▸ **EXERCISE BRIEF**
Where a line below has the string "social" in it, include it in the count, and give that count alone.

══════════

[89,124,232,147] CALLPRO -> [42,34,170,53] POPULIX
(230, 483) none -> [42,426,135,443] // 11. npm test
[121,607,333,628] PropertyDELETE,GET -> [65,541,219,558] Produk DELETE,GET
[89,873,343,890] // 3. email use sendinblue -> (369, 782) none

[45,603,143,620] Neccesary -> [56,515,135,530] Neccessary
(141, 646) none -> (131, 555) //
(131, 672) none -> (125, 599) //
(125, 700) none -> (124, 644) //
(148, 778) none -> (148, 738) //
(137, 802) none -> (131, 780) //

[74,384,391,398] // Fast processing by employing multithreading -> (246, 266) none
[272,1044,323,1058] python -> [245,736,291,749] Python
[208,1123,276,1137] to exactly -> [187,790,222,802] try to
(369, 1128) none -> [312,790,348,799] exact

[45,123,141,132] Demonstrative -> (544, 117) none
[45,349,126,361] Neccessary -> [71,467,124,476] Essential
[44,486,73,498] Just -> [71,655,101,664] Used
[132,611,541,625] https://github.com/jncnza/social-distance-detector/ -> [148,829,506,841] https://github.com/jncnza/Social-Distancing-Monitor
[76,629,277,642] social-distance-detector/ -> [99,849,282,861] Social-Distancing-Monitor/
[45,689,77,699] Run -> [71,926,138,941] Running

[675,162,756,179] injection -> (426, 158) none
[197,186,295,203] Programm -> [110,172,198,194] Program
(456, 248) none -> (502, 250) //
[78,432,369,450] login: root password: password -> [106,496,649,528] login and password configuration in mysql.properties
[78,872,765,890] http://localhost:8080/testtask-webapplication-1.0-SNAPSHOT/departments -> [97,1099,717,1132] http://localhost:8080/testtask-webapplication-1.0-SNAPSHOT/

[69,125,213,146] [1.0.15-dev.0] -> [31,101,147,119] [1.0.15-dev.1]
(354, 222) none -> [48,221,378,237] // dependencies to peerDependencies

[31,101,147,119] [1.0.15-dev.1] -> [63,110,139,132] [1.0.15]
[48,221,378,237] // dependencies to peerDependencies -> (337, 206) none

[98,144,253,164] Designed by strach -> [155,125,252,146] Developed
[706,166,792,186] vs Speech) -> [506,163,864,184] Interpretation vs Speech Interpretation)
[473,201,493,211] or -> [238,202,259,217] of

══════════

▸ **PROBLEM SOLUTION**
2